DP_chaos = DPS(ts=ts_chaos)

args = {'L' : 1.0}

init_cond = {
    'theta1' : 1.0*jnp.pi/3.0,
    'theta2' : 1.0*jnp.pi/3.0,
    'theta1dot' : 0.0,
    'theta2dot' : 0.0,
    }

init_cond_perturb = {k : (1+1e-5)*v for k,v in init_cond.items()}

ys_nochaos_1 = DP_chaos(init_cond, args)
ys_nochaos_2 = DP_chaos(init_cond_perturb, args)

init_cond = {
    'theta1' : 2.0*jnp.pi/3.0,
    'theta2' : 1.0*jnp.pi/3.0,
    'theta1dot' : 0.0,
    'theta2dot' : 0.0,
    }

init_cond_perturb = {k : (1+1e-5)*v for k,v in init_cond.items()}

ys_chaos_1 = DP_chaos(init_cond, args)
ys_chaos_2 = DP_chaos(init_cond_perturb, args)

fig = plt.figure(dpi=200)
ax1 = fig.add_subplot(211)
ax2 = fig.add_subplot(212,sharex=ax1)

ax1t = ax1.twinx()
ax2t = ax2.twinx()

ax1.plot(ts_chaos,ys_nochaos_1['theta1'],label='Theta 1 - Unperturbed',color='blue')
ax1.plot(ts_chaos,ys_nochaos_2['theta1'],label='Theta 1 - Perturbed',color='orange',ls='--')

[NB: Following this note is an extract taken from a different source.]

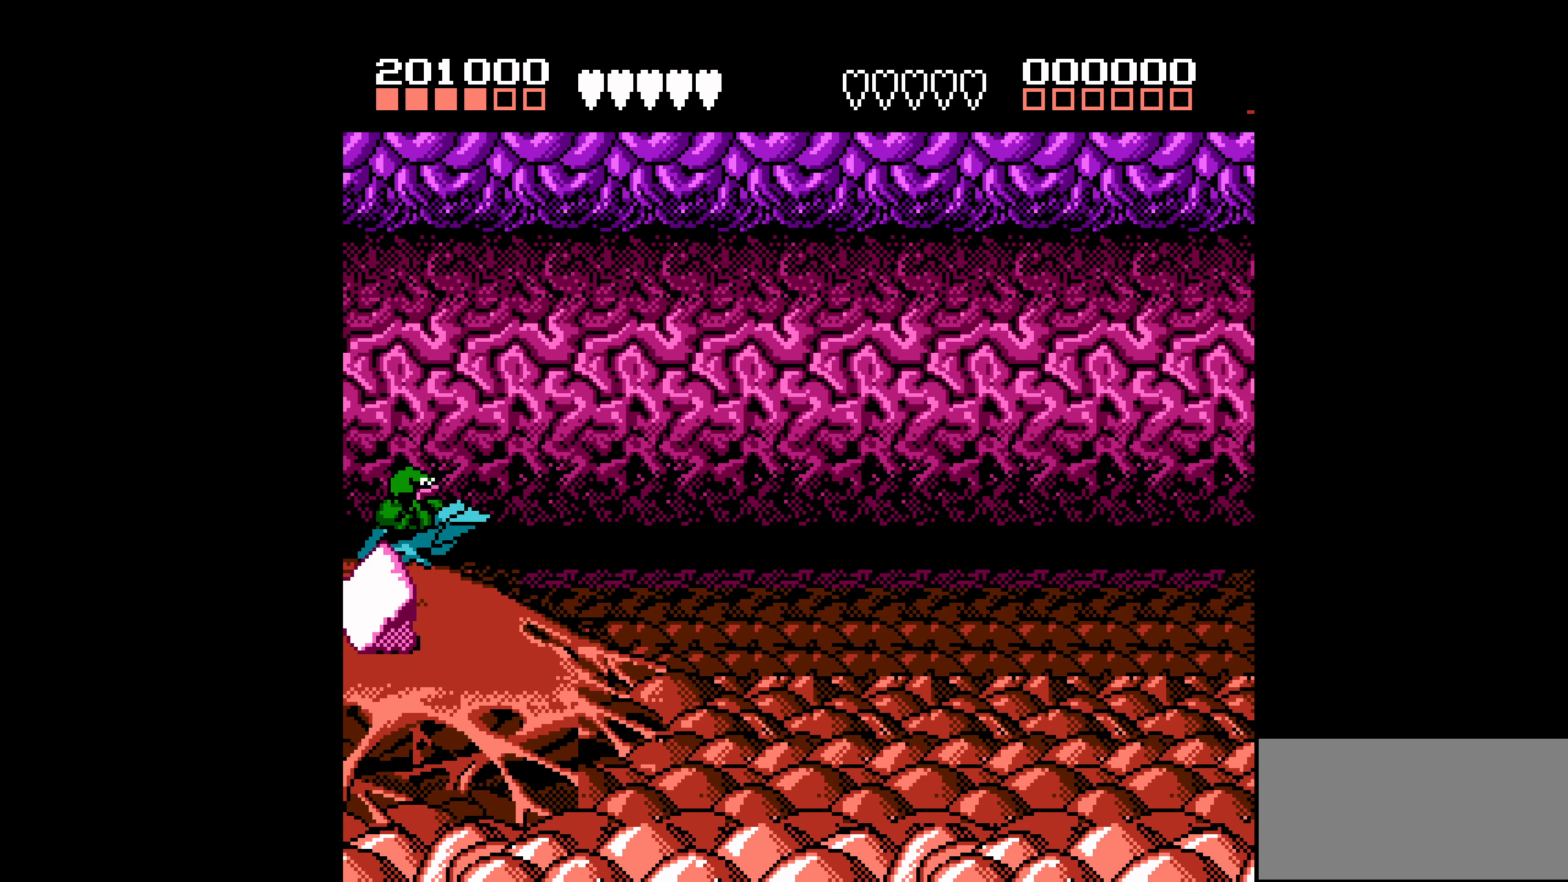
{"buttons": [], "events": []}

ax1t.plot(ts_chaos,ys_nochaos_1['theta2'],label='Theta 2 - Unperturbed',color='red')
ax1t.plot(ts_chaos,ys_nochaos_2['theta2'],label='Theta 2 - Perturbed',color='green',ls='--')

ax2.plot(ts_chaos,ys_chaos_1['theta1'],label='Theta 1 - Unperturbed',color='blue')
ax2.plot(ts_chaos,ys_chaos_2['theta1'],label='Theta 1 - Perturbed',color='orange',ls='--')

ax2t.plot(ts_chaos,ys_chaos_1['theta2'],label='Theta 2 - Unperturbed',color='red')
ax2t.plot(ts_chaos,ys_chaos_2['theta2'],label='Theta 2 - Perturbed',color='green',ls='--')

ax1.set_title('Non-Chaotic Trajectories')
ax2.set_title('Chaotic Trajectories')

ax1.set_ylabel(r'$\theta_1$')
ax2.set_ylabel(r'$\theta_1$')

ax1t.set_ylabel(r'$\theta_2$')
ax2t.set_ylabel(r'$\theta_2$')

ax1.set_xlim([ts_chaos[0],ts_chaos[-1]])
fig.tight_layout()

## Problems:

- How does your trained model perform on a chaotic trajectory (select a number from the chaotic_ys paritioned at the beginning of the project)? Why is the performance likely to be poor?
- What issue will likely arise if a model is only trained on a short timeframe (e.g. [0,10]) given what is shown in the example above?


## Extension problems:

- Include the chaotic trajectories in your training data and see how the NDE model trains.
- What implications does this have more ML models of chaotic systems e.g. weather?